The answer must be every line below that contains the string "como".

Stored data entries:
+ + + + +

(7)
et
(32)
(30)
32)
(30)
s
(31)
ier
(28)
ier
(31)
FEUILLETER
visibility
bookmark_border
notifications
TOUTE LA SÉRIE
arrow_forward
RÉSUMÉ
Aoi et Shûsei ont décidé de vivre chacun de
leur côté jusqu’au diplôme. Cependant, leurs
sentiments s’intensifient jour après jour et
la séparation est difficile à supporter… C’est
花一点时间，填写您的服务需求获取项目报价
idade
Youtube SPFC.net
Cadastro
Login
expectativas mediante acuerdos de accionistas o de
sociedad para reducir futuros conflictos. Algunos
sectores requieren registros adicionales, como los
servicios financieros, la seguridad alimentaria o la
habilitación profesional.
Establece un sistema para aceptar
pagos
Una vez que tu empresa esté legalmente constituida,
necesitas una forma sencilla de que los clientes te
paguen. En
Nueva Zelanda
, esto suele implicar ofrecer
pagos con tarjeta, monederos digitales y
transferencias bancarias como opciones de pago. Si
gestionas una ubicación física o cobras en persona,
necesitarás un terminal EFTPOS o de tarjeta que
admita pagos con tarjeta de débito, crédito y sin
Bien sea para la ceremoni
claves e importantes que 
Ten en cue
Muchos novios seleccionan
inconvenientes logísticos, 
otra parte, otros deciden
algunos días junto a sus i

+ + + + +

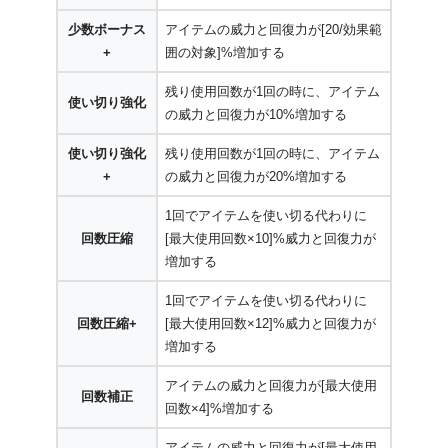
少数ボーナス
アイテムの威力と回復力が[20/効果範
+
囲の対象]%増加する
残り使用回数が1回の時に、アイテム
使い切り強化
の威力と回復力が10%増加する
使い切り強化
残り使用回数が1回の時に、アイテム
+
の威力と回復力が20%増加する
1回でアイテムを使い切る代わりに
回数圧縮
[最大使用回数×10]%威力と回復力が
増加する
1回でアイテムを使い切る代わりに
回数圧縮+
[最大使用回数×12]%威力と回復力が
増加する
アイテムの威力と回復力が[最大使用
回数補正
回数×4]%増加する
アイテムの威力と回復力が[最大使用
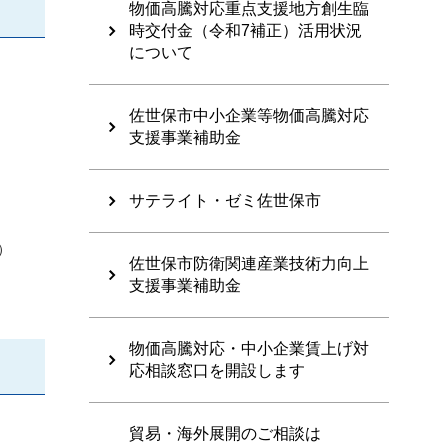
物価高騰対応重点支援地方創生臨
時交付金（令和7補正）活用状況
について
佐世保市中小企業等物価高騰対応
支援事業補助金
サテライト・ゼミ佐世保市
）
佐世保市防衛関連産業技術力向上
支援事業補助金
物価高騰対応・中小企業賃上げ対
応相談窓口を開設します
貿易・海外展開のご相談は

+ + + + +

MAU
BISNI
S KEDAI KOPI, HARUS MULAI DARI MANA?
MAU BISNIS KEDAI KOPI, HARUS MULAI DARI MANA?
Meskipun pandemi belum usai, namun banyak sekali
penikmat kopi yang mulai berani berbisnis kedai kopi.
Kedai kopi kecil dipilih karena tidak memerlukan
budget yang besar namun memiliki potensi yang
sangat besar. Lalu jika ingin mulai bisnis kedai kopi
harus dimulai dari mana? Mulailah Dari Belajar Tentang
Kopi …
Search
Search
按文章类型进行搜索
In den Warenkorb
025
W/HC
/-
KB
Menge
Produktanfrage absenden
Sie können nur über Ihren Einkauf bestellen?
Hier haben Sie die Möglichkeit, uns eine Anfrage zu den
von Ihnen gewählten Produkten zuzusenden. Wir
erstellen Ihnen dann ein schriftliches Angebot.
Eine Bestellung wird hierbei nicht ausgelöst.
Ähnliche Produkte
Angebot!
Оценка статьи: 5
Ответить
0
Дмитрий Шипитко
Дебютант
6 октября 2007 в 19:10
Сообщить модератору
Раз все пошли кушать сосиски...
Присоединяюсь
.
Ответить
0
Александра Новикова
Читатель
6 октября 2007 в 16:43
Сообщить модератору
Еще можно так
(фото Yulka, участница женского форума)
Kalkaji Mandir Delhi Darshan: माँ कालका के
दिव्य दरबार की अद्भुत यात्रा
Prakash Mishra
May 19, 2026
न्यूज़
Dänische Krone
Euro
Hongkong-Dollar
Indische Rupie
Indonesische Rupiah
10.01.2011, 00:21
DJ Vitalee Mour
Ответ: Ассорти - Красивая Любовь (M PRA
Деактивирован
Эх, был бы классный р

+ + + + +

Reply to the exercise »
sectores requieren registros adicionales, como los
transferencias bancarias como opciones de pago. Si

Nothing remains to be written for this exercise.